“Would not it be well to send one of the men with a note to Mr. Hanlon, asking him to call?”
“It’s no use,” answered Susan shaking her head. “Mr. Hanlon he came up the day of the inquest; he had to come, and after the crowner was gone he wanted to see mistress. In course, I asked him to step in here and told her, and you’d have thought she’d have taken my head off. I was glad enough to get out of the room. I would not like to be the one who should tell her Mr. Hanlon was here again.”
“Why, I thought she always liked him,” said Grace fairly puzzled.
“I can’t say for that, it was hard to tell who Mrs. Brady liked or did not like—she is a mighty secret woman in her ways, but the master hated him and forbid him the house. Most like she minds all that.”
“Poor Nettie, how fond she must have been of him after all!” murmured Grace, speaking her thoughts out loud.
“Fond of the master, is it you mean!” asked Susan. “Fond of him; that she wasn’t, that she could not be, I’ll take my Bible oath. Why, Miss—” and in her energy she banged the herrings and superstructure on the table again—“he treated her worse nor a slave. If it had not been for the children, she’d have gone over and over and over again. I have seen it in her face when she has been sitting beside the fire, thinking, thinking; or when maybe she has left the room after giving him one look. He’s gone and there’s no need for us to send the bad word after him; but no black negro ever had a worse time of it than the woman that’s now a widow; and whatever she is fretting about—and if I was you Miss, I would not trouble my head concerning that matter—it is not her murdered husband.”

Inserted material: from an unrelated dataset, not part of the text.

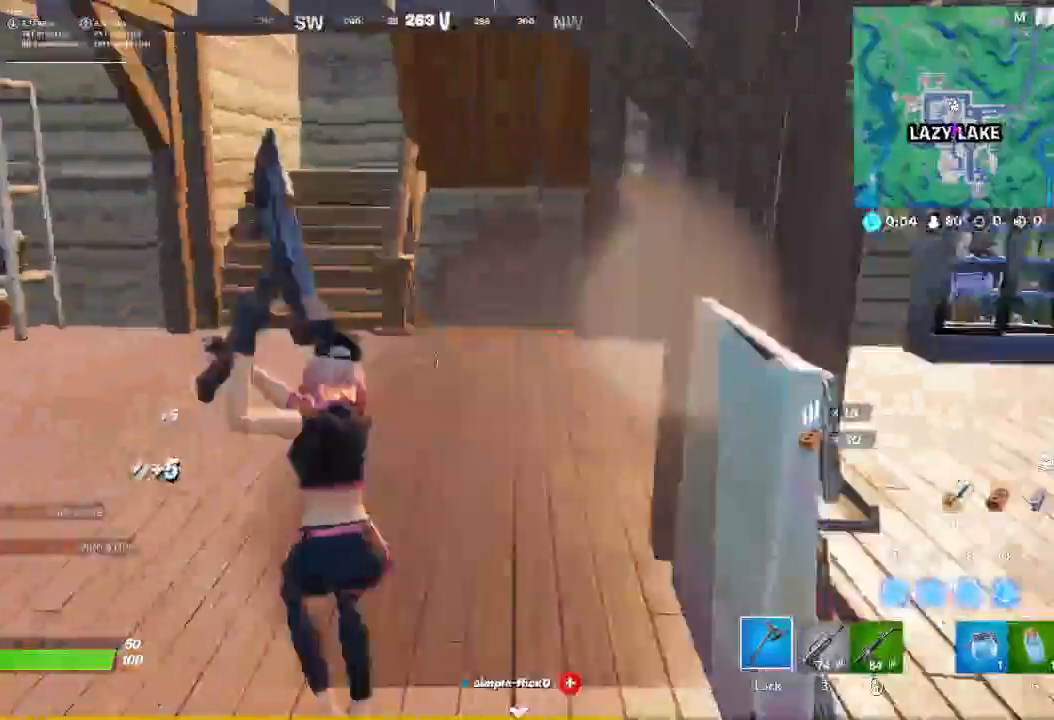
{"keys": ["w"], "mouse": [], "events": []}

“I am afraid you are not fond of Mrs. Brady,” suggested Grace. Perhaps the exact speech the unities might have suggested at such a crisis would not have been composed of the same or even similar words, but certainly an astute lawyer or a clever worldly woman would have put just the same question.
“An’ saving your presence, Miss, who could be fond of her?” inquired Susan. “She’s secret as the grave. He might beat or starve or blackguard her as he liked, and she answered never a word. Never to one did she come for pity or help. I have heard them say Miss, old women, not like me, that over and over again they wanted to talk with her about her trouble, and she put them back. She was that proud Miss, flesh and blood could not thole her.”
“Proud,” Grace repeated, and she looked at the room, she glanced at the table.
“Ay, just proud,” was the answer; “folks are often as proud of the things they want to have as of those they have got, and if they can’t get all they want they turn sulky, just—just as she did,” finished Susan, and without leaving Grace time for a reply, she took up the herring-dish and its belongings and disappeared.